Parsing Avro

s-Server parses Apache Avro data similarly to the way it parses JSON data. (Avro schemas are defined with JSON.) All columns are parsed out of hierarchical Avro records using a specified "PATH" for corresponding Avro fields in the Avro schema. This is the schema stored in all Avro payloads, which is used to parse each message. (Some sources, such as Kafka or AMQP, may break the Avro payload up into one or more serialized Avro records. s-Server handles this by allowing you to indicate that Avro schema may be separate from a given batch of Avro data.)

s-Server parses Avro messages into rows in a stream that you define. See the subtopic How s-Server Uses Paths to Parse JSON in Reading JSON for more details.
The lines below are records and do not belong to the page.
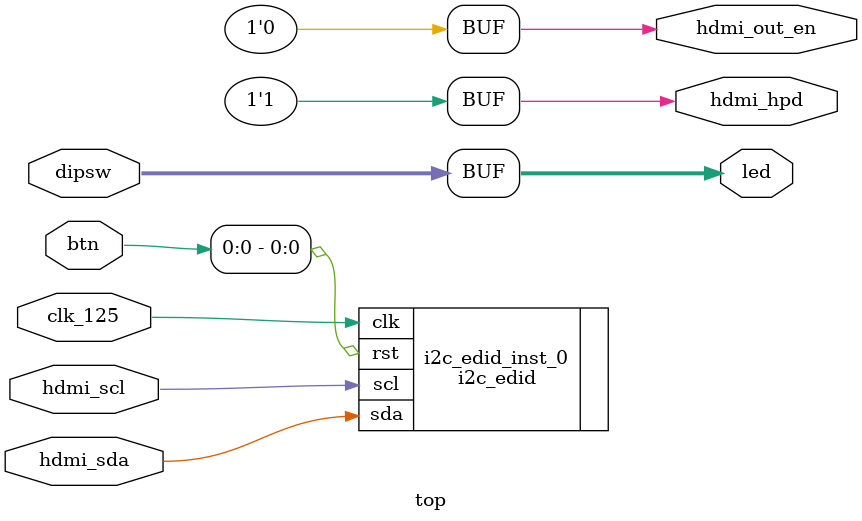
<source format=v>
`default_nettype none
`include "./setup.v"

module top (
	// CLOCK
	input  wire       clk_125,           // 125MHz system clock signal
	// dipswITCH
	input  wire [3:0] btn,
	input  wire [3:0] dipsw,             // switches
	output wire [3:0] led,
//	// TMDS
//	input  wire       hdmi_clk_p,
//	input  wire       hdmi_clk_n,
//	input  wire [2:0] hdmi_d_p,
//	input  wire [2:0] hdmi_d_n,
	output wire       hdmi_out_en,       // HDMI direction
	output wire       hdmi_hpd,          // Hot Plug Detect
	input  wire       hdmi_scl,          // DDC clock
	inout  wire       hdmi_sda           // DDC data
);

i2c_edid # (
//	.HEX_FILE("/home/tmatsuya/i2c_edid/software/edid/DELL3007WFP.hex")
//	.HEX_FILE("/home/tmatsuya/i2c_edid/software/edid/HP2159.hex")
	.HEX_FILE("/home/tmatsuya/i2c_edid/software/edid/BENQ_E2200HD.hex")
) i2c_edid_inst_0 (
`ifdef DEBUG
	.switch(dipsw),
	.led(led),
`endif
	.clk(clk_125),
	.rst(btn[0]),
	.scl(hdmi_scl),
	.sda(hdmi_sda)
);

`ifndef DEBUG
assign led = dipsw;
`endif
assign hdmi_out_en = 1'b0;	// HDMI Direction = input
assign hdmi_hpd    = 1'b1;	// Hot Plug Detect = High

endmodule // top
`default_nettype wire

</source>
s-Server matches data types according to its Ingestion Rules for Avro.

Note: You can also input data in larger chunks and parse it later using the Parser UDX ). This UDX calls the parsers listed above in a function. For more information on using functions, see the topic Transforming Data in s-Server.

The s-Server trace log includes information on readers' and parsers' progress. See Periodic Parser Statistics Logging in the Administering Guavus SQLstream guide. These errors are also logged in the Global Error Stream.
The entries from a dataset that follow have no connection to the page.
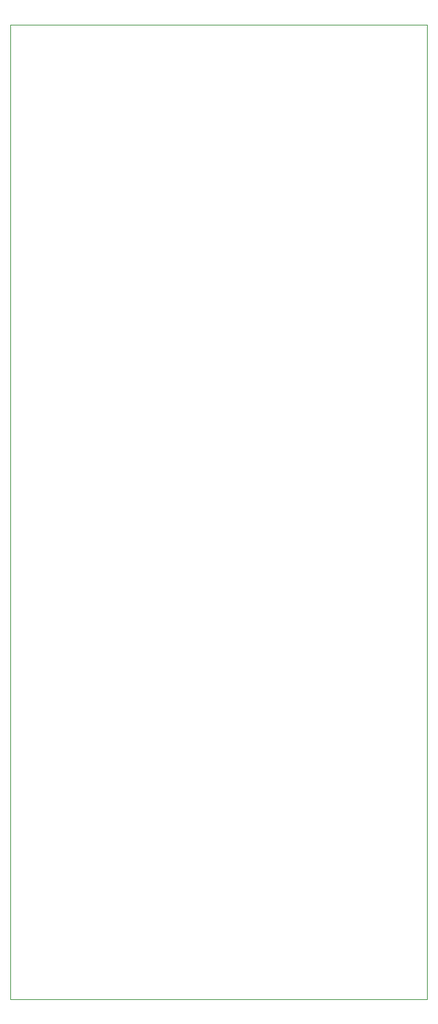
<source format=gbr>
%TF.GenerationSoftware,KiCad,Pcbnew,9.0.7*%
%TF.CreationDate,2026-02-28T16:38:49+05:30*%
%TF.ProjectId,E205 AVR Board design IPD task 1,45323035-2041-4565-9220-426f61726420,rev?*%
%TF.SameCoordinates,Original*%
%TF.FileFunction,Profile,NP*%
%FSLAX46Y46*%
G04 Gerber Fmt 4.6, Leading zero omitted, Abs format (unit mm)*
G04 Created by KiCad (PCBNEW 9.0.7) date 2026-02-28 16:38:49*
%MOMM*%
%LPD*%
G01*
G04 APERTURE LIST*
%TA.AperFunction,Profile*%
%ADD10C,0.050000*%
%TD*%
G04 APERTURE END LIST*
D10*
X73090000Y-34990000D02*
X124390000Y-34990000D01*
X124390000Y-154990000D01*
X73090000Y-154990000D01*
X73090000Y-34990000D01*
M02*

</source>
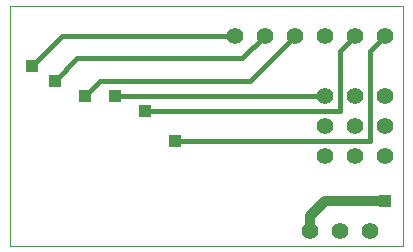
<source format=gbl>
G75*
%MOIN*%
%OFA0B0*%
%FSLAX25Y25*%
%IPPOS*%
%LPD*%
%AMOC8*
5,1,8,0,0,1.08239X$1,22.5*
%
%ADD10C,0.00000*%
%ADD11C,0.05600*%
%ADD12R,0.03962X0.03962*%
%ADD13C,0.03200*%
%ADD14C,0.01600*%
D10*
X0036368Y0001000D02*
X0036368Y0080961D01*
X0167569Y0080961D01*
X0167569Y0001000D01*
X0036368Y0001000D01*
D11*
X0136368Y0006000D03*
X0146368Y0006000D03*
X0156368Y0006000D03*
X0151368Y0031000D03*
X0141368Y0031000D03*
X0161368Y0031000D03*
X0161368Y0041000D03*
X0151368Y0041000D03*
X0141368Y0041000D03*
X0141368Y0051000D03*
X0151368Y0051000D03*
X0161368Y0051000D03*
X0161368Y0071000D03*
X0151368Y0071000D03*
X0141368Y0071000D03*
X0131368Y0071000D03*
X0121368Y0071000D03*
X0111368Y0071000D03*
D12*
X0141368Y0071000D03*
X0081368Y0046000D03*
X0071368Y0051000D03*
X0061368Y0051000D03*
X0051368Y0056000D03*
X0043868Y0061000D03*
X0091368Y0036000D03*
X0161368Y0016000D03*
D13*
X0141368Y0016000D01*
X0136368Y0011000D01*
X0136368Y0006000D01*
D14*
X0156368Y0036000D02*
X0091368Y0036000D01*
X0081368Y0046000D02*
X0146368Y0046000D01*
X0146368Y0066000D01*
X0151368Y0071000D01*
X0156368Y0066000D02*
X0156368Y0036000D01*
X0141368Y0051000D02*
X0071368Y0051000D01*
X0066368Y0056000D02*
X0061368Y0051000D01*
X0066368Y0056000D02*
X0116368Y0056000D01*
X0131368Y0071000D01*
X0121368Y0071000D02*
X0113868Y0063500D01*
X0058868Y0063500D01*
X0051368Y0056000D01*
X0043868Y0061000D02*
X0053868Y0071000D01*
X0111368Y0071000D01*
X0156368Y0066000D02*
X0161368Y0071000D01*
M02*

</source>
Avro processing works like this:

  • s-Server receives a message from a data source such as the file system, kafka, or AMQP. Each message may contain one or more Avro records.
  • As with all data sources, s-Server reads the Avro records into a foreign stream. Each Avro record may get parsed into multiple rows of the stream.
  • s-Server parses these Avro records using an Avro path that you define for each column of the foreign stream. An Avro path describes the location of a field in an Avro record. Avro Paths are analogous to XPath expressions for XML files.

Foreign Stream Options For Parsing AVRO

To implement the AVRO parser, you create a foreign stream for a source, as described in the topics under Reading from Other Sources. Under stream or column options, you need to set the following stream options:

Options Description
PARSER This needs to be AVRO
AVRO_SCHEMA_LOCATION This option can either be an HTTP URL to fetch the schema or it can be a path to a file on server host machine or VM
SCHEMA_HEADER This option is required option to indicate if the Avro schema is embedded in the Avro data. This option needs to be set to false for data sources like Kafka or AMQP, where each message can be one or more serialized Avro records without a schema
ROW_PATH This is the Avro path for the row to be found. The Avro parser uses a row path to find Avro objects containing a row, then the path for each column is used to find the value to be extracted
PATH This represents the path for each column in the ECDA column set. This defaults to $... Here, a column named 'FOO' would have an option named FOO_PATH that defaulted to $.FOO which would return the first property named FOO under the Avro object found by the ROW_PATH

In s-Server, messages (typically in message queues such as Kafka) may be tagged with AVRO schema fingerprints. Those fingerprints (schema IDs) will be matched against the schema found at AVRO_SCHEMA_LOCATION. Messages will be discarded if the fingerprints don't match.

Example

CREATE SCHEMA "AVROSCHEMA";
SET SCHEMA '"AVROSCHEMA"';

CREATE FOREIGN STREAM "AVROSTREAM" (
slotnamevarchar(32),
slotname2 varchar(32)
)
SERVER "FILE_SERVER"
OPTIONS (
PARSER 'AVRO',
AVRO_SCHEMA_LOCATION '/schemas/2.1/fs.avsc',
SCHEMA_HEADER 'false',
ROW_PATH '$',
SLOTNAME_PATH '$.slots[0:].slotName',
SLOTNAME2_PATH '$.slots2[0:].slotName'
);

Ingestion Rules for Avro

This section describes data type mappings between Avro types and SQL types.

Note: Arrays can be flattened. An array is flattened if any column path refers to field(s) of array elements using the [0:] prefix in the path. Only one array field with a ROW_PATH prefix can be flattened in the schema.

All other data types can be parsed as stringified VARCHAR values.

Avro source value s-Server Data Type
All numeric types All numeric SQL types
string/utf8 CHAR/VARCHAR
bytes/fixed BINARY/VARBINARY or DECIMAL
Boolean boolean
Long TIMESTAMP (millisFromEpoch)
Int TIME (millisFromMidnight)
Int DATE (daysFromEpoch)

Where a mapping to corresponding SQL type is not listed in the table above, for all AVRO data types, we return a JSON string representation of the AVRO datum as a VARCHAR value.